Stop drawing comparisons to the nazis

Tune in to any radio or podcast show and you are likely to hear reference after reference to hitler and the nazis (yes, lowercase – because these were not proper people).  In most cases, these references are weaker than your 6 degrees of Kevin Bacon connection.  So why do people do it? For shock value, to grab headlines and beat the arguments into submission.  Or so they think.

The nazis performed horrific, unspeakable acts that wiped out millions of people in the most violent ways.  I think this is something that modern-day people often forget.  Because you were Polish or Jewish, you were annihilated, stabbed in the heart with a bayonet, shot in the back, and forced to breathe gas until you died.  Your children were treated the same.

That’s a far cry from a teacher asking students to follow the rules of the classroom or the President asking people to pursue a legal process or someone saying they don’t practice a particular religion.  See the difference – asking versus stabbing and annihilation.

What’s nazis have to do with risk

That’s a good question. All this business about hitler and drawing comparisons is about the examples you use in risk management when training, writing policies and discussing safety matters with your staff.  When you draw connections between two things that have no connection, your example then looks exaggerated, out-of-touch, and lacking in credibility.  All the things that you don’t want.

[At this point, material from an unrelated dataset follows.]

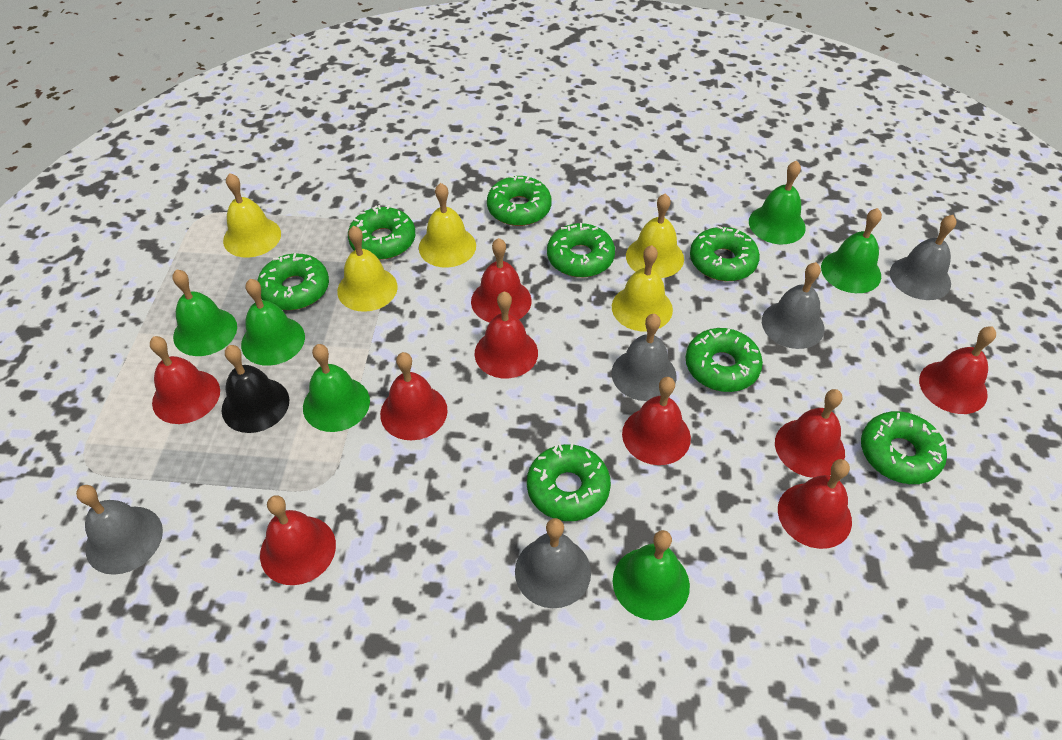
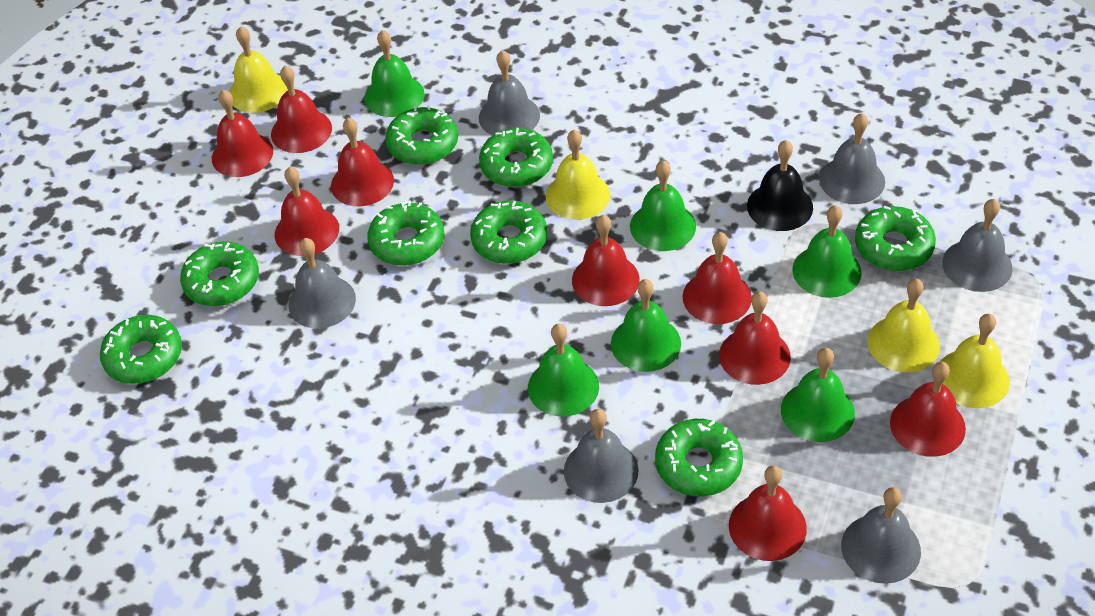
grey bell: [76,485,163,575] [515,518,591,608] [611,314,676,401] [762,262,825,349] [890,215,956,300] = 5 -> [288,238,356,328] [479,50,540,136] [564,409,639,503] [819,113,885,204] [841,487,921,584] [942,199,1013,292] = 6
yellow bell: [223,173,281,258] [337,226,398,312] [419,183,476,267] [612,245,673,331] [626,194,684,278] = 5 -> [229,26,288,113] [546,130,610,220] [867,279,940,372] [940,314,1010,408] = 4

People you support, teach, train, and work with are smart.  They know when you are blowing smoke and when you have been in the trenches with them.  When you have done the work, gotten your hands dirty, and are reasonable in judgments.  Trying to use fear, shock, and scare tactics doesn’t work.

Be careful your language

What can you do?  Use reasonable examples. Things that connect and tell a story.  Things that get buy-in from the people you support, teach, and train.  Go for the middle of the spectrum, not the extremes, and you will see your risk management and safety program improve by leaps and bounds.